Brief A
In the passage about Charlie, retype everything from "I suggested that" down to "of his friends.".
Brief B
Translate this sentence from the passage about Charlie into Spanish: "He was able to express gratitude for their support and began playing again with some of his friends."
Brief C
Write what comes next in the passage about Charlie, picking up after its last sentence.

He expressed sadness that he felt very lonely. Talking about his feelings with a counselor for a few months did not help him feel any better.

 

I suggested that using hypnosis, Charlie could imagine talking with his mother’s spirit. After doing so, Charlie reported that the interaction struck him as if he was talking with his mother. Without my prompting, he said that after he imagined her telling him that she loved him, he had decided to forgive his mother.

 

Within two weeks of learning to think differently about his losses, Charlie was able to start imagining a future without his parents, with the aid of loving members of his extended family. He was able to express gratitude for their support and began playing again with some of his friends.

Takeaway

Frequently, people explain to themselves and others that their poor mood is related to unfortunate circumstances. While holding such a belief, people sometimes take solace in the idea that since they cannot change their circumstances, there should be no expectation that they take charge of improving their feelings.

Data excerpts
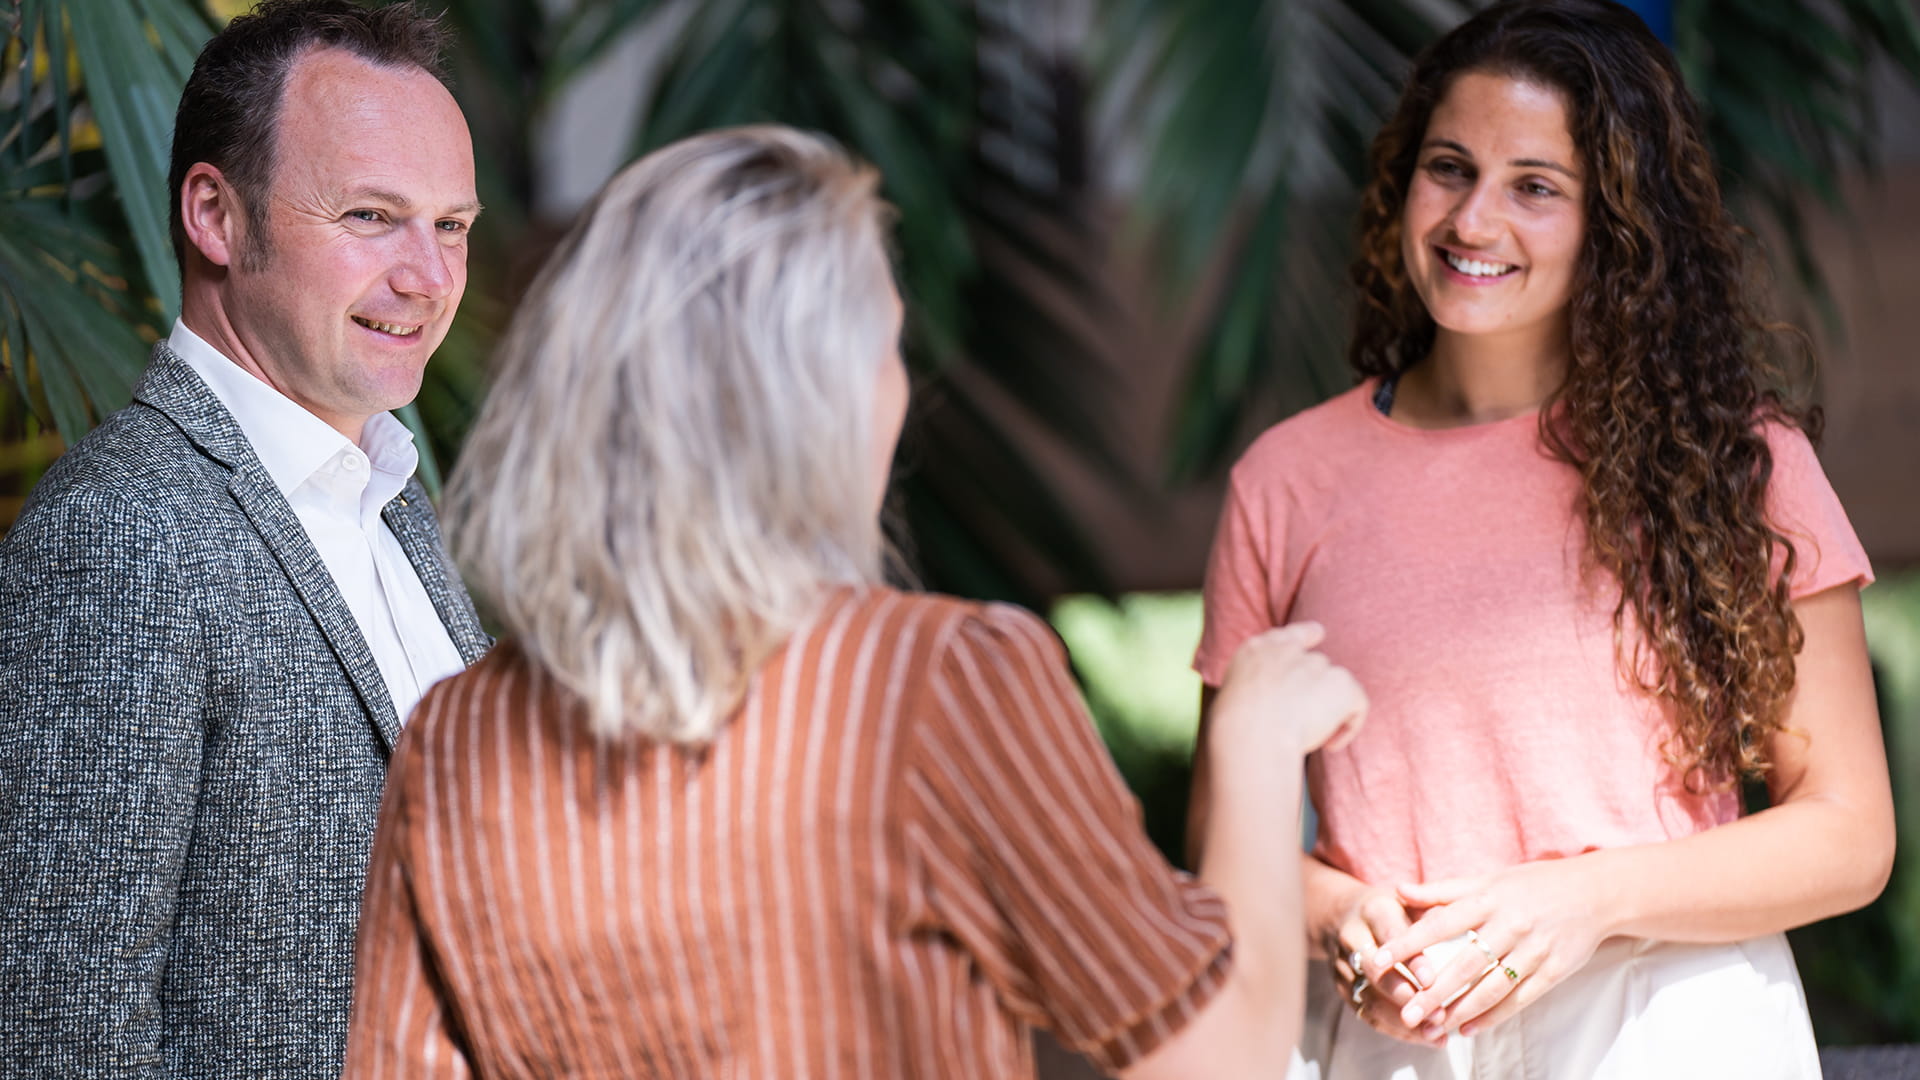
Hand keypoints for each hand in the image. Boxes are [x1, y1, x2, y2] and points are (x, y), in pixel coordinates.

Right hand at [1212, 623, 1367, 756]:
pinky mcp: (1341, 682)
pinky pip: (1357, 704)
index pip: (1289, 634)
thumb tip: (1272, 707)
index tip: (1318, 634)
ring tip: (1313, 739)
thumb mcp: (1234, 698)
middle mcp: (1289, 650)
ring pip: (1336, 687)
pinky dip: (1349, 727)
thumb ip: (1257, 690)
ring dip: (1329, 711)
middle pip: (1317, 665)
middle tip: (1303, 724)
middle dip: (1317, 692)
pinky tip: (1330, 746)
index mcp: (1257, 650)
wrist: (1252, 730)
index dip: (1306, 635)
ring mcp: (1316, 663)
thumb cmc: (1235, 727)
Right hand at [1323, 886, 1441, 1045]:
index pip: (1391, 934)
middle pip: (1374, 971)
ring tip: (1435, 1033)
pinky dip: (1396, 1030)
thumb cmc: (1392, 909)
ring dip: (1402, 1020)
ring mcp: (1343, 965)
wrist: (1341, 914)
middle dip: (1406, 996)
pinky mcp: (1342, 987)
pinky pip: (1366, 1014)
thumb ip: (1434, 912)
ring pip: (1368, 998)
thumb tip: (1466, 928)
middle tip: (1438, 1014)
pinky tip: (1425, 1038)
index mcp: (1373, 909)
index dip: (1411, 960)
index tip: (1432, 981)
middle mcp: (1352, 937)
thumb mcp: (1410, 900)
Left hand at [1373, 857, 1610, 1037]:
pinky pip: (1519, 999)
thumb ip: (1441, 890)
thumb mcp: (1488, 880)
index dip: (1407, 943)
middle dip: (1432, 992)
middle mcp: (1509, 925)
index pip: (1439, 924)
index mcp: (1488, 899)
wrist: (1594, 892)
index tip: (1378, 960)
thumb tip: (1397, 890)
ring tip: (1432, 1027)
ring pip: (1491, 987)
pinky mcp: (1554, 970)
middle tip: (1404, 1013)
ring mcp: (1534, 949)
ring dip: (1460, 1010)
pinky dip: (1492, 1016)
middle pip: (1463, 965)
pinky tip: (1468, 1029)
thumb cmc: (1532, 884)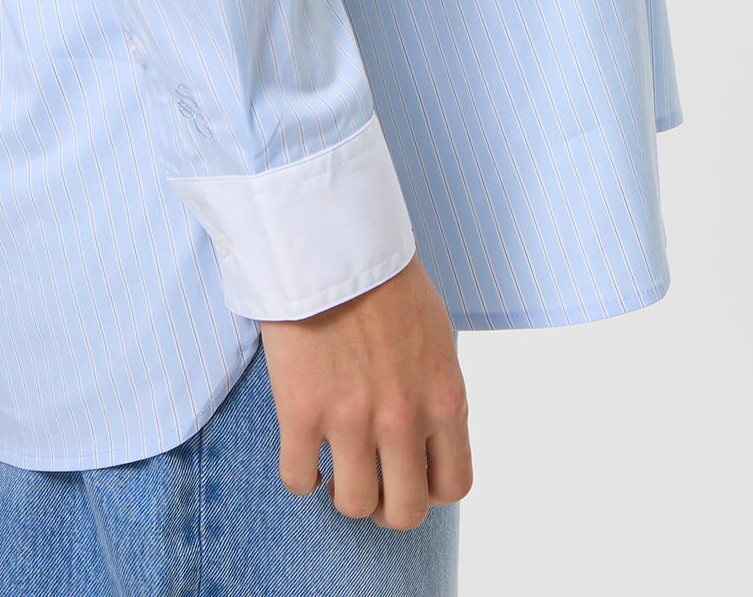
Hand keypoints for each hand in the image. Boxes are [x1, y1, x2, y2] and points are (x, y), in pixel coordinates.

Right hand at [257, 252, 471, 529]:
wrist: (331, 241)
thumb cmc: (384, 279)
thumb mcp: (435, 336)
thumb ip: (435, 389)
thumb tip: (429, 430)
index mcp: (443, 398)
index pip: (453, 485)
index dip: (429, 491)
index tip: (407, 475)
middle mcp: (403, 419)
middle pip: (405, 511)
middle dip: (387, 507)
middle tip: (370, 483)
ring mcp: (352, 420)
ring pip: (354, 505)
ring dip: (343, 493)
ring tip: (334, 467)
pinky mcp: (302, 412)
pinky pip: (299, 480)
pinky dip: (301, 477)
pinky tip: (303, 453)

Answer space A
I suggested that using hypnosis, Charlie could imagine talking with his mother’s spirit. After doing so, Charlie reported that the interaction struck him as if he was talking with his mother. Without my prompting, he said that after he imagined her telling him that she loved him, he had decided to forgive his mother.

 

Within two weeks of learning to think differently about his losses, Charlie was able to start imagining a future without his parents, with the aid of loving members of his extended family. He was able to express gratitude for their support and began playing again with some of his friends.

Answer space B
Pudo expresar gratitud por su apoyo y comenzó a jugar de nuevo con algunos de sus amigos.

Answer space C
 

However, as demonstrated in this post, our emotional response to unfortunate circumstances can be brought under our control and improved through a change in our thinking patterns. Sometimes, that change can even help us figure out new ways to act that also will improve our situation.

Paraphrasing holocaust survivor and psychiatrist Victor Frankl, “We have absolutely no control over what happens to us in life, but we have paramount control over how we respond to those events.”